If you wonder where to get the latest FD (Fixed Deposit), saving interest, EPF (Employee Provident Fund) dividend, BLR (Base Lending Rate) and inflation rates history trend in Malaysia, this is the place for you. I wrote about a similar topic in my previous post (almost 3 years ago) and apparently it is out-dated. The latest data was only up to 2007.
I will use this post to keep track of the latest interest rates. As you can see from the graph or chart below, I put the inflation rate as reference – green line. Any interest rates above the green line is good to go and this is where you want to put your money into. However for those who are buying house, you need to look at the BLR – brown line, any investment return that higher than BLR is where you want to put your money into especially if you don’t like Flexi loan package.
[Updated: 26 April 2014]
What can we conclude from this trend?
- Saving rates is getting lower and lower. Thus, you shouldn’t put your money in saving at all. For instance, if your monthly expenses is RM3K, you just need to make sure that you have RM4K in your saving account every month. RM1K extra is for backup.
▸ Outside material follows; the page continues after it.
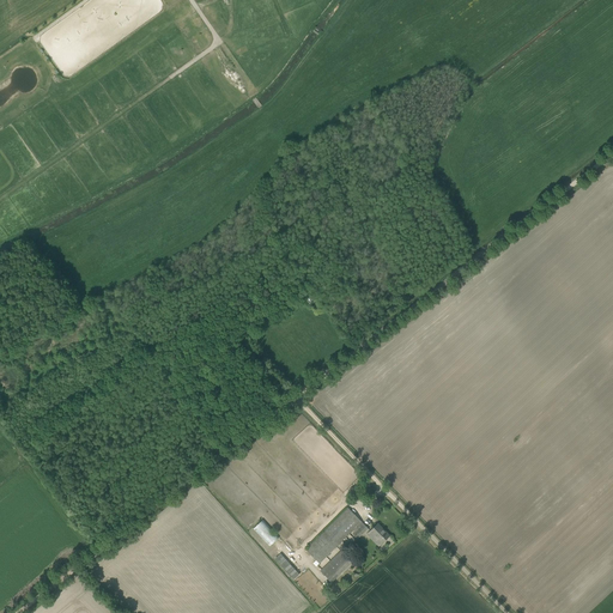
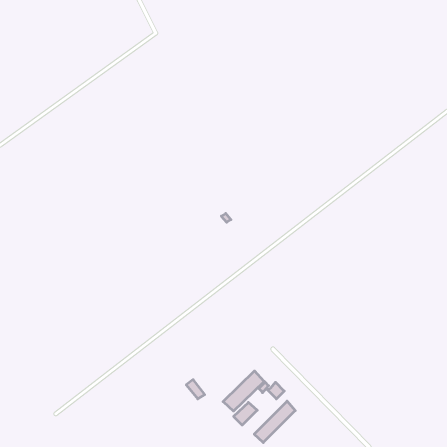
building: none -> [254,401,295,443]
- FD is as useless as saving but it is still better because it is higher than inflation rate in most of the years. But keep in mind that personal inflation rate is the thing that you want to look at (not the inflation rate reported by the government!)
- As expected, EPF is the best investment vehicle (of course only compared to FD and saving) and it is catching up the BLR rate (but still below BLR). This tells you that withdrawing your EPF money to pay your house loan is the right choice. How about withdrawing your EPF for Mutual Fund? Yes, but do this only when you believe the mutual fund return could be higher than 6%.
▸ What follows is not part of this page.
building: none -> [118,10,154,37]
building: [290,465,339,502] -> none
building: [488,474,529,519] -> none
- 6% is a important value (based on EPF dividend return and also BLR). You will use your extra money to invest (after you have enough emergency fund) and your investment return should at least more than 6%. If not, you’re making a bad investment.
[Updated: 26 April 2014]: Update data up to 2013, inflation has moved down (lower than FD) and EPF is till performing good!
P/S: Well, to summarize: don’t put your money in saving and use FD as emergency fund. EPF dividend rate and BLR are very important because that is the investment goal that you want to set (i.e. Any of your investment return from stock, mutual fund, and bonds should be more than 6%).